- Presiden Donald Trump bertemu Presiden Xi Jinping di Beijing pada Kamis, 15 Mei, untuk membahas hubungan bilateral kedua negara.
- Upacara penyambutan kenegaraan yang meriah di Great Hall of the People menandai pertemuan ketujuh antara kedua kepala negara.
- Trump membawa delegasi pimpinan perusahaan besar Amerika untuk mendorong akses bisnis timbal balik yang lebih luas di China.
Suara.com - Presiden Donald Trump resmi memulai kunjungan pentingnya ke China dengan bertemu langsung Presiden Xi Jinping di Beijing, Kamis (15/5) waktu setempat.
Pertemuan dua pemimpin negara adidaya itu dibuka lewat upacara penyambutan megah di Great Hall of the People yang menghadap Lapangan Tiananmen.
Trump dan Xi tampak berjabat tangan di karpet merah sebelum berjalan bersama menyapa delegasi masing-masing.
Momen tersebut menjadi pertemuan tatap muka ketujuh antara keduanya sekaligus pertemuan pertama Trump di China sejak 2017.
Suasana penyambutan berlangsung meriah dengan iringan band militer China, dentuman meriam kehormatan, hingga parade pasukan bersenjata lengkap.
Ratusan anak sekolah juga terlihat melambaikan bendera Amerika Serikat dan China sambil menyambut kedatangan Trump.

“Anak-anak itu luar biasa,” ujar Trump kepada Xi Jinping saat memasuki gedung pertemuan.
Menurut pengamat etika diplomatik Isabelle Vladoiu, suasana pertemuan kali ini terasa jauh lebih hangat dibanding kunjungan Trump pada 2017 silam.
“Apa yang berubah malam ini bukan seremoni, tetapi chemistry mereka,” kata Vladoiu dilansir dari NY Post.

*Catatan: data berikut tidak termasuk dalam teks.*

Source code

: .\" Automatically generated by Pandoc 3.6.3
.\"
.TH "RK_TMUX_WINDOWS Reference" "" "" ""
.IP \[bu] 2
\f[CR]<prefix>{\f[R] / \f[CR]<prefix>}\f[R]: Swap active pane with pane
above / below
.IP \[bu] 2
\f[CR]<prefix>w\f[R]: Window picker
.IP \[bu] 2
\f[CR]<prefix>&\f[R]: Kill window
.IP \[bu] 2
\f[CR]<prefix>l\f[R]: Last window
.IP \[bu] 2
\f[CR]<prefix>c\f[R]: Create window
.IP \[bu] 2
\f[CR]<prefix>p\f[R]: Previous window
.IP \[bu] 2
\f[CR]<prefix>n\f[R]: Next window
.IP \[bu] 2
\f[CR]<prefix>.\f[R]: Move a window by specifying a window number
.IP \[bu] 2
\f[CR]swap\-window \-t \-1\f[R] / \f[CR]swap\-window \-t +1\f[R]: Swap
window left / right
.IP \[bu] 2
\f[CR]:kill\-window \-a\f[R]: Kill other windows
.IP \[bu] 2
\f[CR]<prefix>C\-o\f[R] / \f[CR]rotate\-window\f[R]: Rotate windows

“Interaksi keduanya terlihat lebih cair, lebih akrab, dan Xi Jinping tampak lebih aktif berkomunikasi dengan Trump.”
Dalam pertemuan bilateral tersebut, Trump menegaskan optimismenya terhadap hubungan kedua negara.
Trump bahkan menyebut relasi China dan AS akan menjadi lebih baik dibanding sebelumnya.
“Merupakan kehormatan bisa bersama Anda. Hubungan antara China dan Amerika Serikat akan lebih baik dari sebelumnya,” kata Trump di awal pertemuan.
Trump juga membawa sejumlah bos perusahaan teknologi dan bisnis terbesar Amerika dalam lawatannya ke Beijing.
Delegasi tersebut di antaranya Elon Musk, Tim Cook, dan Jensen Huang.
Presiden AS itu menyatakan ingin mendorong China membuka akses lebih luas bagi perusahaan Amerika.
“Saya membawa pebisnis terbaik dunia dan mereka ingin bekerja sama dengan China secara timbal balik,” ujarnya.